* Material shown:
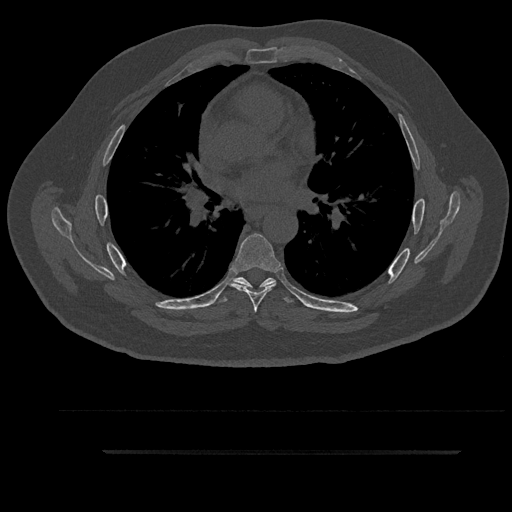
CT including the spine, one axial slice; slice 563 of 797 in the series (ordered by position); bone window (W 1800 / L 400 HU); 0.5 mm slice thickness; 512 × 512 image matrix, field of view 432 × 432 mm. Patient: male, 63 years. Case-level facts recorded for this patient, not image findings: primary cancer: renal.
Structures marked on this image (semi-automatic segmentation, software-assisted and operator-edited):
- T5 vertebra: bounding box (x1, y1, x2, y2) in pixels: (235, 278, 266, 291)
- T6 vertebra: (231, 234, 281, 312)
- T7 vertebra: (216, 277, 292, 303)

* Task statement: The answer must be the line containing "- T5 vertebra: bounding" and every line after it through the end of the records, repeated exactly.

* Task result:
- T5 vertebra: bounding box (x1, y1, x2, y2) in pixels: (235, 278, 266, 291)
- T6 vertebra: (231, 234, 281, 312)
- T7 vertebra: (216, 277, 292, 303)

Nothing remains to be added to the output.